Artificial Intelligence heavily impacts our economy
Artificial intelligence plays an increasingly important role in our lives and economy, which has been further accelerated by the massive deployment of Generative AI (ChatGPT and others). Studies all over the globe indicate that GenAI alone could add up between 5% and 9% to global GDP across industries.
Not surprisingly, the World Economic Forum’s Future of Jobs Report 2023 states that technology adoption will remain a key driver of business transformation for years to come. Even though the net impact on jobs is expected to be positive, employers estimate that 44% of workers’ skills will be disrupted in the next five years.
So how are we doing in Europe with respect to this huge economic opportunity? The first State of the Digital Decade report reviewed digital policy developments and described how the EU is advancing towards the agreed targets and objectives, thus outlining where the EU stands at the outset of the implementation of the Digital Decade Policy Programme. It shows the AI-uptake severly lagging behind other targets, having reached only 11% of the envisaged adoption rate. And what’s even worse, the EU’s share of global revenue in the ICT market has drastically fallen in the last decade, from 21.8% in 2013 to 11.3% in 2022, while the US’s share increased from 26.8% to 36%.
A European approach to AI
So how is Europe dealing with that massive challenge? The EU’s approach to artificial intelligence centers on excellence and trust and aims to boost research and industrial capacity while ensuring safety and fundamental rights.
Through the Horizon Europe and Digital Europe programmes, as well as the Recovery and Resilience Facility, game-changing investments are being made. And the EU AI Act is now firmly putting in place a regulatory framework supportive of innovation yet within boundaries of safety and security, in line with European values.
Yet, the Financial Times stated in February 2024 that investment in AI is around 50 times higher in the US than in Europe, and that European tech is falling behind its competitors at an alarming rate.
Lack of (sufficiently ambitious) investments, an incomplete European single market, low attractiveness for European talent, a shortage of data and regulatory complexity are just some of the obstacles preventing Europe from becoming competitive and innovative – in short, a true global technological powerhouse.
As Anu Bradford argues, “AI should be used as a wake-up call for the European Union. If it is not to be left behind, we must ensure that the European Union can innovate”. This is why, faced with the technological revolution brought about by AI, regulation alone is not enough: innovation is necessary.
Public procurement as an engine for responsible, sustainable AI
One strategy for boosting innovation in the tech industry with a proven track record in the US and Israel is to leverage public spending to not only accelerate innovation, but also steer the conditions that it should meet. They clearly demonstrated that technological breakthroughs achieved primarily through publicly funded research rely on public coordination for commercial development, public funding for early-stage capital, and public contracts to stimulate demand.
Silicon Valley exemplifies this point. As a matter of fact, the region is only called “Silicon Valley” because the U.S. Air Force preferred silicon-based wafers in the early integrated circuits for which they were the primary customer. The online services and “apps” Silicon Valley produces today are the happy byproduct of intensive investment in a far more technologically complex ecosystem developed over 50 years through government funding and decision-making, not venture capital.

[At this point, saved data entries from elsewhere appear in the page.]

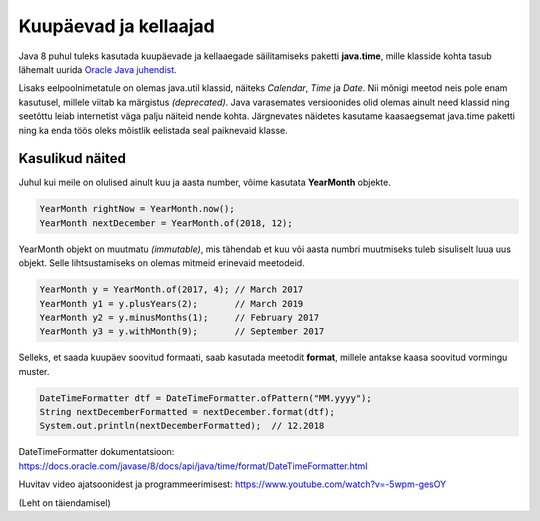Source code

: ======================
Kuupäevad ja kellaajad
======================

Java 8 puhul tuleks kasutada kuupäevade ja kellaaegade säilitamiseks paketti **java.time**, mille klasside kohta tasub lähemalt uurida `Oracle Java juhendist <https://docs.oracle.com/javase/tutorial/datetime/iso/index.html>`_.

Lisaks eelpoolnimetatule on olemas java.util klassid, näiteks *Calendar*, *Time* ja *Date*. Nii mõnigi meetod neis pole enam kasutusel, millele viitab ka märgistus *(deprecated)*. Java varasemates versioonides olid olemas ainult need klassid ning seetõttu leiab internetist väga palju näiteid nende kohta. Järgnevates näidetes kasutame kaasaegsemat java.time paketti ning ka enda töös oleks mõistlik eelistada seal paiknevaid klasse.

Kasulikud näited
================

Juhul kui meile on olulised ainult kuu ja aasta number, võime kasutata **YearMonth** objekte.

.. code-block:: java

    YearMonth rightNow = YearMonth.now();
    YearMonth nextDecember = YearMonth.of(2018, 12);

YearMonth objekt on muutmatu *(immutable)*, mis tähendab et kuu või aasta numbri muutmiseks tuleb sisuliselt luua uus objekt. Selle lihtsustamiseks on olemas mitmeid erinevaid meetodeid.

.. code-block:: java

    YearMonth y = YearMonth.of(2017, 4); // March 2017
    YearMonth y1 = y.plusYears(2);       // March 2019
    YearMonth y2 = y.minusMonths(1);     // February 2017
    YearMonth y3 = y.withMonth(9);       // September 2017

Selleks, et saada kuupäev soovitud formaati, saab kasutada meetodit **format**, millele antakse kaasa soovitud vormingu muster.

.. code-block:: java

    DateTimeFormatter dtf = DateTimeFormatter.ofPattern("MM.yyyy");
    String nextDecemberFormatted = nextDecember.format(dtf);
    System.out.println(nextDecemberFormatted);  // 12.2018

DateTimeFormatter dokumentatsioon: https://docs.oracle.com/javase/8/docs/api/java/time/format/DateTimeFormatter.html

Huvitav video ajatsoonidest ja programmeerimisest: https://www.youtube.com/watch?v=-5wpm-gesOY

(Leht on täiendamisel)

Admittedly, American innovation has since stalled, while technological leadership has migrated to other nations that learned the lesson America seems to have forgotten. Every key underlying technology in the iPhone was developed with support from the American government – but the expertise, production, and continued innovation have since been based overseas.
AI procurement potential in Europe
At the same time, the European Commission is gearing up to play catch-up, in expressing its intention to make the public sector a trailblazer for using AI in the 2021 Review of the Coordinated Plan on Artificial Intelligence.
The COVID-19 crisis clearly showed that public procurement strategies, practices and systems directly affect the quality of life and wellbeing of citizens. The insight followed that public institutions should not only support AI-innovations through R&D-grants and subsidy programmes; they should also consider more aggressive innovative procurement approaches. These have the potential to foster innovation, create competitive markets for AI-systems, and uphold public trust in the public-sector adoption of AI.
With public procurement expenditure holding steady between 12% and 15% of GDP in the past decade across the OECD (and the EU general government total expenditure around 50% of GDP), this provides a massive budget to drive innovation through the procurement of AI-solutions. Moreover, the blueprint for doing so has already been laid out. A few years back, World Economic Forum launched its “AI Procurement in a Box”: a practical guide that helps governments rethink the procurement of AI technologies with a focus on innovation, efficiency and ethics. The only thing that remains to be done in order to leverage this incredible opportunity is to make sure every single public buyer across the EU is aware and familiar with the how, and that our public expenditure is unleashed to its fullest potential.